Un peu de considération pour les piétons

La priorité est donnée à la fluidité de la circulation au détriment des piétons, déplore l’auteur.
Michaël Monnier Archives Le Devoir La priorité est donnée à la fluidité de la circulation au détriment des piétons, déplore l’auteur.

J’ai 67 ans, j’habite, sans discontinuer, le centre-ville de Québec, Saint-Jean-Baptiste et Montcalm depuis 30 ans. Je n’ai jamais eu de voiture et je me déplace à pied ou en bus pour 99 % de mes activités, courses, rendez-vous, activités culturelles et sorties diverses. La marche, ça ne coûte rien, c’est bon pour la santé et le moral.

Je suis heureux d’avoir bien des commodités à distance de marche. J’aime aussi me promener et prendre des clichés de notre belle ville, pour le plaisir ! Mon plaisir se transforme souvent en mauvaise humeur et en sentiment d’être traité injustement. Les trottoirs ne sont pas toujours en bon état, le déneigement n’est pas toujours à la hauteur, la sécurité n’est pas toujours optimale. Mais il y a plus.

La discrimination systémique des piétons à Québec, et c’est là que se trouve le cœur de mon propos, a atteint un degré de raffinement inégalé ! On ne cesse de nous dire qu’on encourage la mobilité active, dont la marche, pour la santé, pour l’environnement. C’est faux. Nous avons régressé, les piétons ont la vie moins facile maintenant à Québec qu’auparavant.

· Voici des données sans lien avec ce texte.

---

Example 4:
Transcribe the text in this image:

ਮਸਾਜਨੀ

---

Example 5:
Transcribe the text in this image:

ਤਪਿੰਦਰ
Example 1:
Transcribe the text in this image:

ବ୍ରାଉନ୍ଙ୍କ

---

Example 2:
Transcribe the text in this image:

Le responsable ? Le bien nommé gestionnaire artériel, qui fait monter… ma pression artérielle ! C’est un système qui contrôle à distance les feux de circulation : les intersections sont observées par caméra, supervisée par un savant ingénieur. Ce système a été mis en place par l’ancien maire Régis Labeaume, au prix de 9 millions de dollars en 2017, et continué par la présente administration Marchand.

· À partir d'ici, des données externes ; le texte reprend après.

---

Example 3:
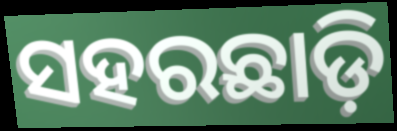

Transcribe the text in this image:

ସହରଛାଡ଼ି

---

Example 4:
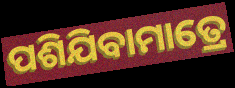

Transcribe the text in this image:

ପଶିଯିବାମାତ୍ରେ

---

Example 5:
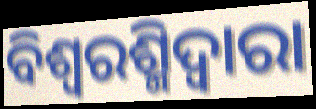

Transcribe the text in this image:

ବିଶ୍ୱରଶ୍ମିଦ୍ୱାରା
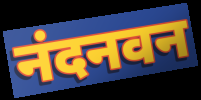
नंदनवन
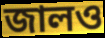
জালও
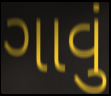
ગાવું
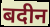
बदीन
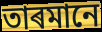
তাৰমানে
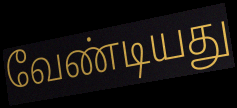
வேண்டியது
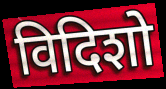
विदिशो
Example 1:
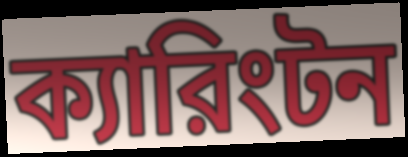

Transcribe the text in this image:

ক্যারিংটন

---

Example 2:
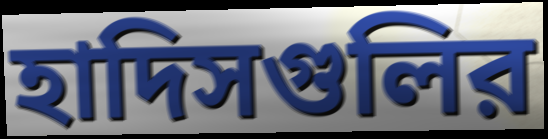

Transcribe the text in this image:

হাদিসগুলির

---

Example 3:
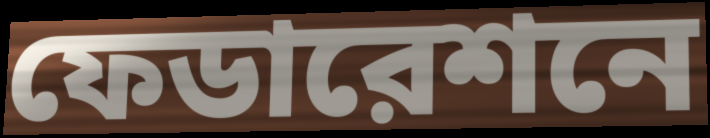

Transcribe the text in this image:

ফেডারেশনে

Ça ne semble pas méchant ? Détrompez-vous ! Ce système a pris le piéton comme ennemi, comme bouc émissaire ! La priorité est donnée à la fluidité de la circulation. Ça, ça veut dire priorité aux automobiles. Pour la fluidité des piétons, on repassera.

C’est même un scandale, et il est temps de le dénoncer. Vous êtes à Place Ste-Foy et vous voulez vous rendre à l’Université Laval. Vous êtes à l’intersection, vous actionnez le feu de piéton, vous attendez, attendez… Vous vérifiez : le bouton s’est éteint ! On fait passer toutes les voitures, on se sacre du piéton.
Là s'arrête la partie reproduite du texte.